Junge Menschen gelten als Unruhestifter:innen, was zu Unterdrückung , Bedrohungen und Verhaftungen führt. Jungen Frauen geht es noch schlechter. Sie werden als Sexsklavinnen missbraucht, vergewaltigt, geschlagen und mit ungewollten Schwangerschaften und Geschlechtskrankheiten alleingelassen. Wegen der Zerstörung und Unsicherheit sind viele in sicherere Gegenden geflohen. Unzählige wurden vertrieben und die Armut hat zugenommen. Viele müssen sich unter grausamsten Bedingungen alleine durchschlagen.

Welche Rolle spielen junge Menschen bei der Friedensförderung in Kamerun?
Sie stehen an vorderster Front und prangern Ungerechtigkeiten lautstark an, sie sind in den sozialen Medien aktiv, wo sie die Welt über die Situation in Kamerun auf dem Laufenden halten, und sie arbeiten bei Advocacy-Initiativen und -Kampagnen mit.

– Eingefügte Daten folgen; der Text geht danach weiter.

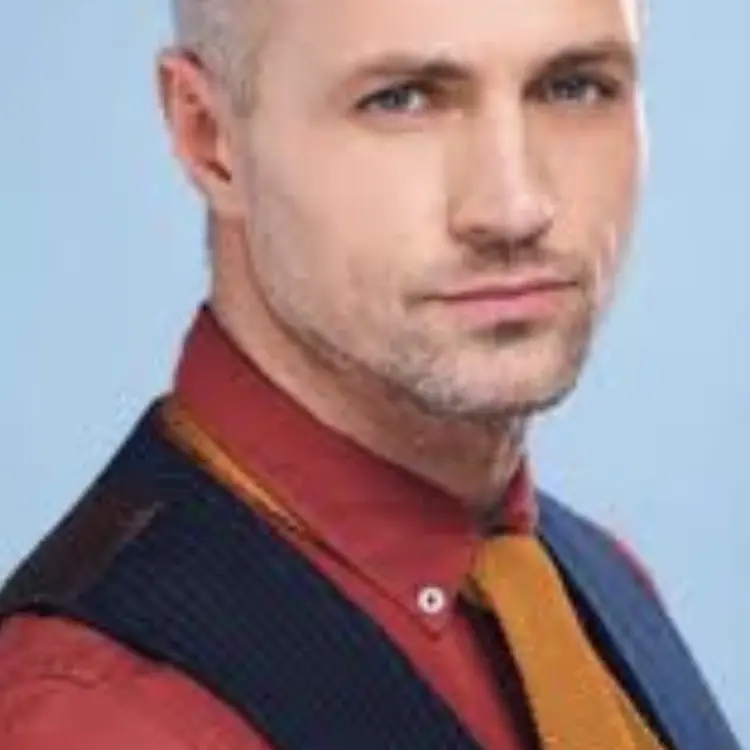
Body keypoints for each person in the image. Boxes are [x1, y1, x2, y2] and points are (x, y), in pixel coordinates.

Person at [0, 0, 741, 747]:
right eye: (401, 99)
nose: (513, 209)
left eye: (574, 87)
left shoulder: (596, 587)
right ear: (210, 136)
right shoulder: (101, 715)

Allerdings stehen sie enormen Herausforderungen gegenüber: Todesdrohungen, weil die Kriegsparteien sie als Bedrohung sehen; Trolling und Angriffe; Verhaftungen, um sie mundtot zu machen, wenn sie öffentlich Missstände aufzeigen; einem erschwerten Zugang zum Hinterland, um dort präsent zu sein; und fehlenden oder eingeschränkten Geldmitteln für Jugendorganisationen, weil sie die oft unrealistischen Erwartungen der Geldgeber:innen nicht erfüllen.

Werden sie von der Regierung und anderen Behörden ernst genommen?

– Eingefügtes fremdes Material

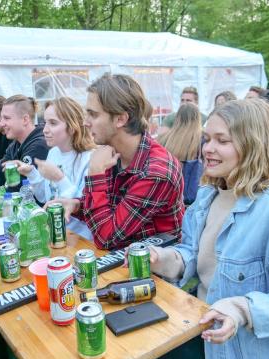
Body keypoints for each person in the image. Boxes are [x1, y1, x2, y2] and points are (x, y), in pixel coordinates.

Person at [147, 98, 269, 359]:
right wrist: (164, 258)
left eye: (222, 141)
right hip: (204, 337)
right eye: (207, 138)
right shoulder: (206, 197)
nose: (208, 149)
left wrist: (243, 310)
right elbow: (194, 253)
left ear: (251, 146)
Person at [47, 73, 185, 250]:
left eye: (93, 115)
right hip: (122, 260)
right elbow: (109, 212)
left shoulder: (156, 172)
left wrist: (95, 174)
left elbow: (106, 237)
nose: (85, 122)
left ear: (120, 119)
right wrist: (77, 205)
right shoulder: (112, 152)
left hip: (154, 270)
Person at [13, 97, 95, 239]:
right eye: (45, 123)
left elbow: (82, 207)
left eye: (53, 123)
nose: (45, 130)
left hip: (80, 238)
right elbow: (46, 197)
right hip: (54, 233)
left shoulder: (89, 158)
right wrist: (32, 173)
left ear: (72, 126)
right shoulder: (54, 153)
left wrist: (59, 178)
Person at [0, 95, 49, 192]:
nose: (1, 123)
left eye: (6, 118)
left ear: (25, 120)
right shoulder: (15, 144)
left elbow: (19, 190)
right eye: (1, 118)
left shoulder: (39, 146)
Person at [157, 104, 203, 205]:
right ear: (198, 119)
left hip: (165, 196)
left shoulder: (162, 139)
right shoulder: (201, 141)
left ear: (177, 118)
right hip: (191, 200)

Trotz all der Arbeit, die junge Menschen leisten, gibt es sie immer noch, die Jugendpolitik als reine Symbolpolitik. Wir bekommen noch immer nicht genug Anerkennung für unsere Teilnahme an zentralen Treffen und Gesprächen. Zum Beispiel waren wir letztes Jahr bei den Vorgesprächen zwischen der Regierung und den von Kanada unterstützten Separatisten vertreten.

Welche Unterstützung seitens der internationalen Gemeinschaft benötigen junge Friedensfördernde in Kamerun?

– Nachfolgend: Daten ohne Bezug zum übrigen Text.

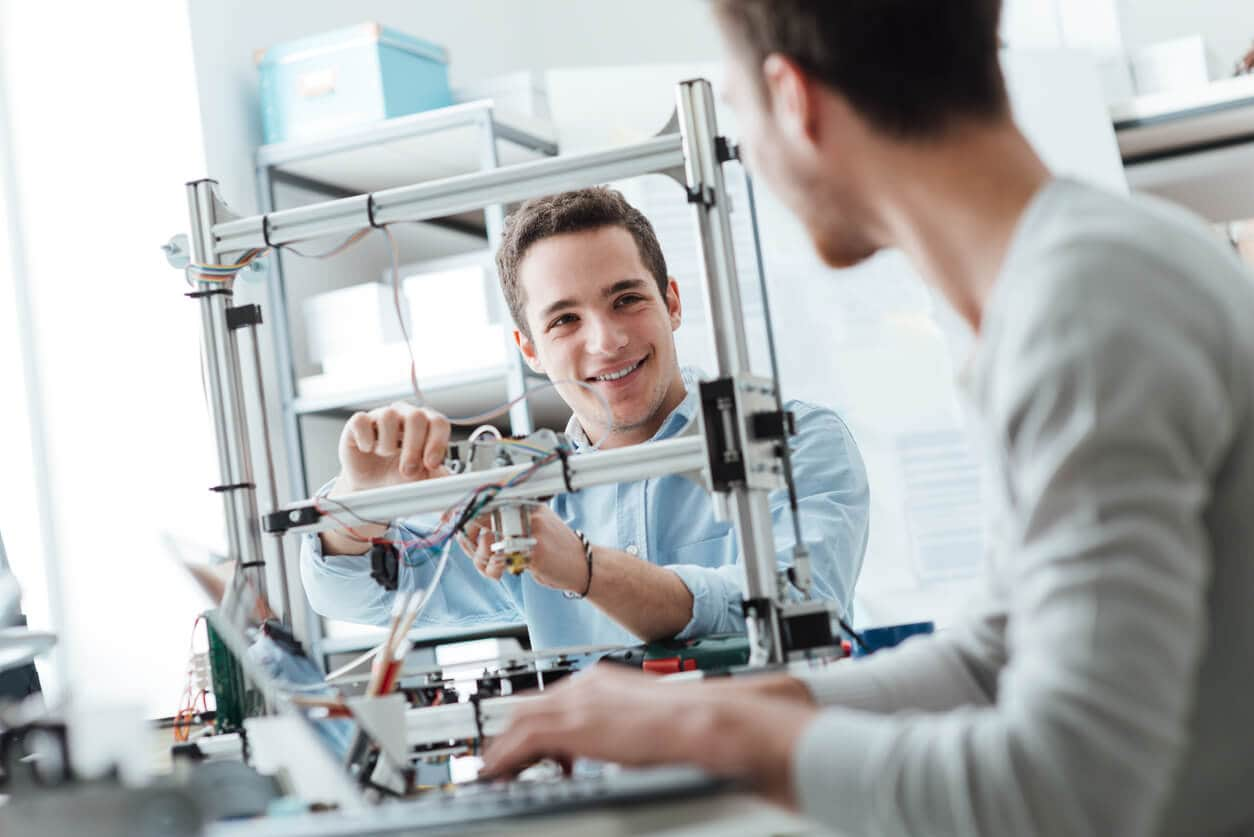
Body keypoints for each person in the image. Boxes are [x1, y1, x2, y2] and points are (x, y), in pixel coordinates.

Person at [480, 2, 1254, 835]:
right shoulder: (1067, 281)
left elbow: (1067, 787)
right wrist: (743, 700)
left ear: (792, 100)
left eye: (737, 111)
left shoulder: (1084, 309)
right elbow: (993, 654)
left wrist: (709, 725)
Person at [300, 187, 869, 650]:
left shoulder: (791, 440)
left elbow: (798, 607)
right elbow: (353, 596)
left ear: (672, 303)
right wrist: (361, 505)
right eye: (564, 320)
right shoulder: (528, 497)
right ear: (529, 349)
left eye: (627, 300)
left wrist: (583, 567)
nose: (607, 341)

Sie brauchen sowohl Plattformen, auf denen sie über den anhaltenden Konflikt sprechen und ihre Arbeit präsentieren können, als auch Mentoring und Lernmöglichkeiten wie etwa Austauschprogramme. Sie benötigen Fördergelder und Anerkennung. Da sie bei der Arbeit mit Gewalt in Berührung kommen, brauchen sie psychologische Unterstützung. Sicherheit und Schutz ist ebenso zentral. Wir müssen am Leben bleiben, wenn wir diese Arbeit weiterhin leisten wollen. Die meisten von uns sind auf sich gestellt, wenn sie bedroht oder angegriffen werden. Geldgeber:innen und Partner:innen können Organisationen fördern, die gefährdete Friedensfördernde unterstützen.